What most commentators, media pundits, scholars and government officials have completely missed out here is the significance of the burning: in Buddhism, it is anathema or even worse, apostate, or put simply a religious crime, to burn oneself because Buddhist’s greatest precept is respect for all living beings, including insects, and certainly one’s own body. Buddhists are buried not cremated, as any simple survey of ancient history and Buddhists texts would show.
So for a Buddhist to turn on himself or herself, to kill himself, to defy his deepest faith, renounce his greatest precept, is to denounce in that very act the brutality, illegality, impunity and the act of existence of Chinese rule in his or her homeland. In his classic, Nobel Prize winning work, “The Gulag Archipelago”, a devastating indictment of the network of concentration camps for political prisoners in Siberia and other parts of the erstwhile Soviet Union, Alexander Solzinyetsin, refers to the courage of those who refused to surrender, within themselves, to what they considered illegal: it lies in saying, “Here I am, this is my belief, I not just defy you, I do not recognize you and your so-called authority, and whatever you do to me, my belief cannot change for I am prepared to die for it.” It could also be viewed as an extreme form of desperation.
Tibet is not free – but neither is China.
Let us not forget that not less than 41 monks, nuns and civilians have burned themselves to death and in so doing have shamed China and blackened the face of the regime in Beijing, no matter how craftily its leaders and official spokespersons phrase their words. These have been the most extreme form of such protests anywhere in the world. Most ‘national’ and international leaders are afraid to meet publicly with the Dalai Lama, for fear of enraging the Chinese dragon. He and his people have given back much to this country what went out from here thousands of years ago – the qualities at the heart of Buddhism as well as dignity, compassion, health and healing – qualities we seem to have forgotten.

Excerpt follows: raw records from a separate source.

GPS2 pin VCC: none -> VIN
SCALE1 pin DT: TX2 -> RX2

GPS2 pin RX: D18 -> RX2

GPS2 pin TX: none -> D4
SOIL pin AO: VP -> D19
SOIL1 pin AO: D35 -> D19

Since Mao’s portrait still looms large at Tiananmen Square, home of Beijing’s brief fling with democracy and its bloody crushing, it might be worth for the Chinese leaders and their followers to reflect on this little bit of his philosophy where he recognizes the immutable force of contradictions:
“All contrary things are interconnected; not only do they coexist in a single entity in given conditions, but in other given conditions they also transform themselves into each other. This is the full meaning of the unity of opposites.” That was in the 1937 essay ‘On Contradiction’.
In the North-east, it would be good, sometimes at least, to pause and reflect not just about our complex problems but of the courage and suffering of our neighbours and hope that the fragile ‘Burmese Spring’ reaches Tibet. Mao’s noting on contradictions has a resonance for our region and its neighbourhood: the more we resist being like “the other”, the more we become like him or her or them especially in the treatment of each other: we do unto others what we accuse them of doing to us, and in the process become more like them, the very idea of which we oppose!
But by burning themselves, the Tibetans have simply broken the cycle of blame and contradiction and proved that the Chairman, his Party, his Enforcers and Army, his Thoughts can be defeated, not through the barrel of a gun, but through the depth of the human spirit.